I still occasionally dance as if there is a quota of intricate maneuvers I have to squeeze into the three minutes. Is this about my partner or my ego? Am I needing to impress or merely bored?
Strangely, if I slow down and dance with awareness and attention, all these insecurities and egoistic preoccupations dissipate. Slowing down, keeping things simple, and paying attention
to the subtle sensual shifts in energy make for very pleasurable and satisfying dancing indeed.
Slowing down is a gift, not a liability.
It pulls my focus into what is really important, what is to be valued and treasured. It brings a wisdom and sensitivity to life and love that comes only with age. It makes me a better companion, a better lover and a better dancer.
These muses were affirmed recently in an article by Sarah Whatle, Somatic Practices: How Motion Analysis and Mind Images Work Hand in Hand in Dance:
Dance scientist Glenna Batson has argued for the importance of attention in dance practice, claiming that attending to bodily sensations is … fundamental to the capacity and capability of building relationships to self and others (Batson, 2014, 106). Attending to sensory data coming from interior states, movement and environment … is thus a basic somatic function and tuning attention is a core part of a dancer’s practice.
A further reflection about slowing down and aging:
Remember walks with a child, hand in hand? It takes forever to get anywhere! Children are forever stopping to pick up a shiny stone or a twisted stick or to splash in a puddle. Everything is fresh and fascinating. We can’t rush them. We just have to slow down and let go of our preocupation with getting somewhere on schedule.

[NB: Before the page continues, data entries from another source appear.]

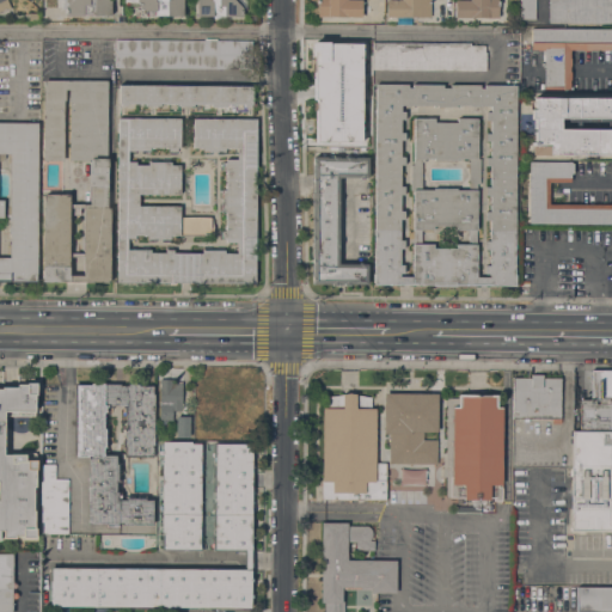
[(0,0),(7,0),(11,7),(0,12),(0,0)]
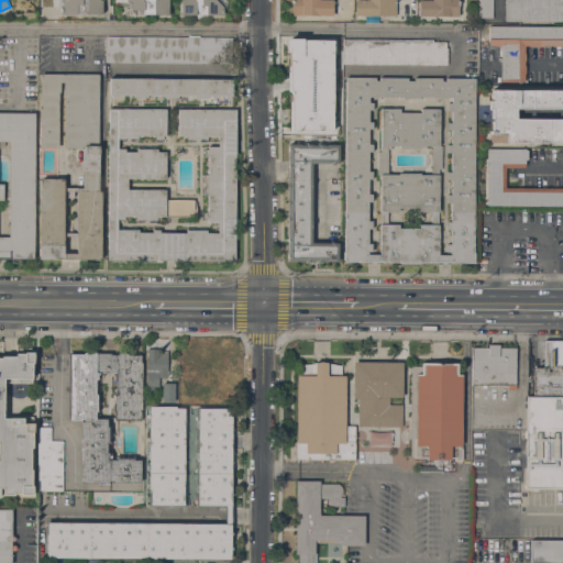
[(102,0),(102,14),(61,14),(61,6),(66,0),(102,0)]
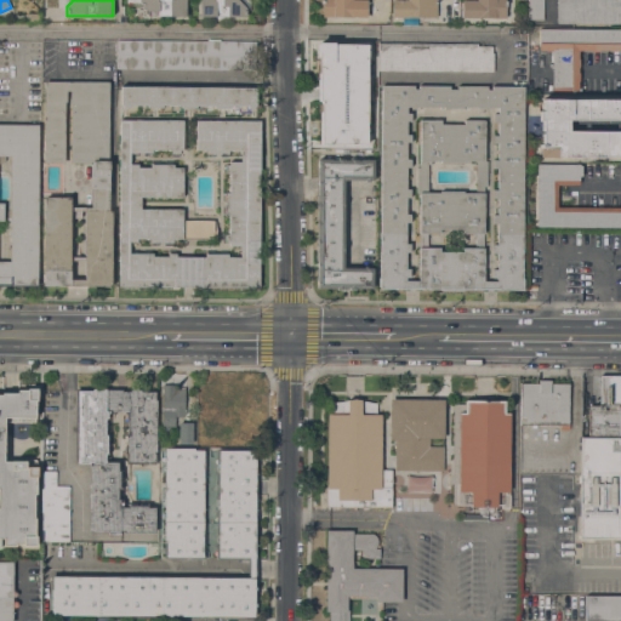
[(141,4),(126,4),(126,0),(186,0),(186,17),(158,16),(158,11),(147,11),(141,4)]
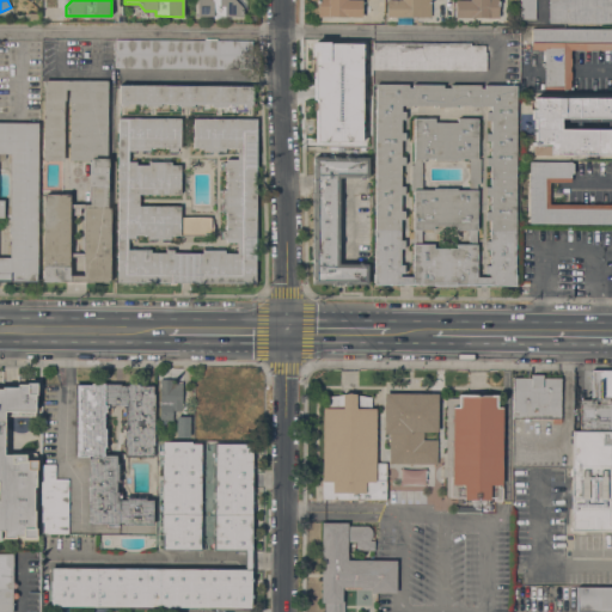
[(234,0),(242,7),(242,17),(196,17),(196,0),(234,0)]
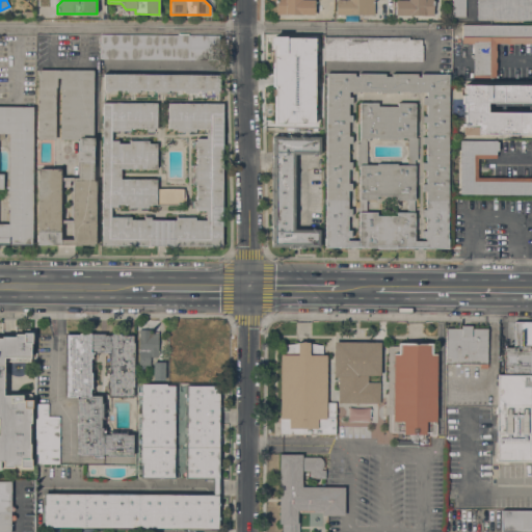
[(276,15),(276,0),(314,0),(314,15),(276,15)]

Maybe this is what is happening as we age. We are going back to that childhood fascination stage: the slower and simpler, the greater the opportunity for enjoyment.
As on the dance floor so in the muck-about world of a child. The more immersed I allow myself to be in the world of sticks and stones and mud puddles, the slower, more attentive, without agenda or expectations, the more delightful and rewarding the experience.
I agree. Thank you!
Me too!
This comment is for the “Yes, and… Tango Improve”
I adore your concept taken from Theatre Improv, “Yes, and…”
A lead is a door left ajar, light spilling onto the floor—
each step a question the body asks, answered with curiosity.
In that listening flow, every pause and turn belongs,
and presence meets it all with a quiet, creative YES.
S L — — — O — — — — — — — — — W!
Your words remind me that true leading, like childhood wonder, begins by slowing down enough to notice.
I’m glad to step into that puddle with my partner, dancing tango one unhurried step at a time—releasing urgency, savoring fascination: a stone, a pause, a breath.
I love s–l––––––– o––––––––––––– w—slow food, slow fashion, slow dancing, slow love.
Because while fancy steps sparkle, the deepest tango lives in slow—
where every step says “yes,” everything belongs,
and presence leads.
A few dance partners have heard me use the term “sloth tango” for slow dancing.
Sloth Tango is stillness in motion.
We move slowly, each step intentional, each pause a chance to notice.
We listen deeply; to the music, to each other, to ourselves.
Every glide, every shift becomes a moment of awareness.
Motion and stillness coexist. Time stretches. Energy flows.
So, dance slowly. Breathe slowly. Listen slowly. Let your steps remind you that even in motion, you can find stillness—and even in stillness, you can discover motion.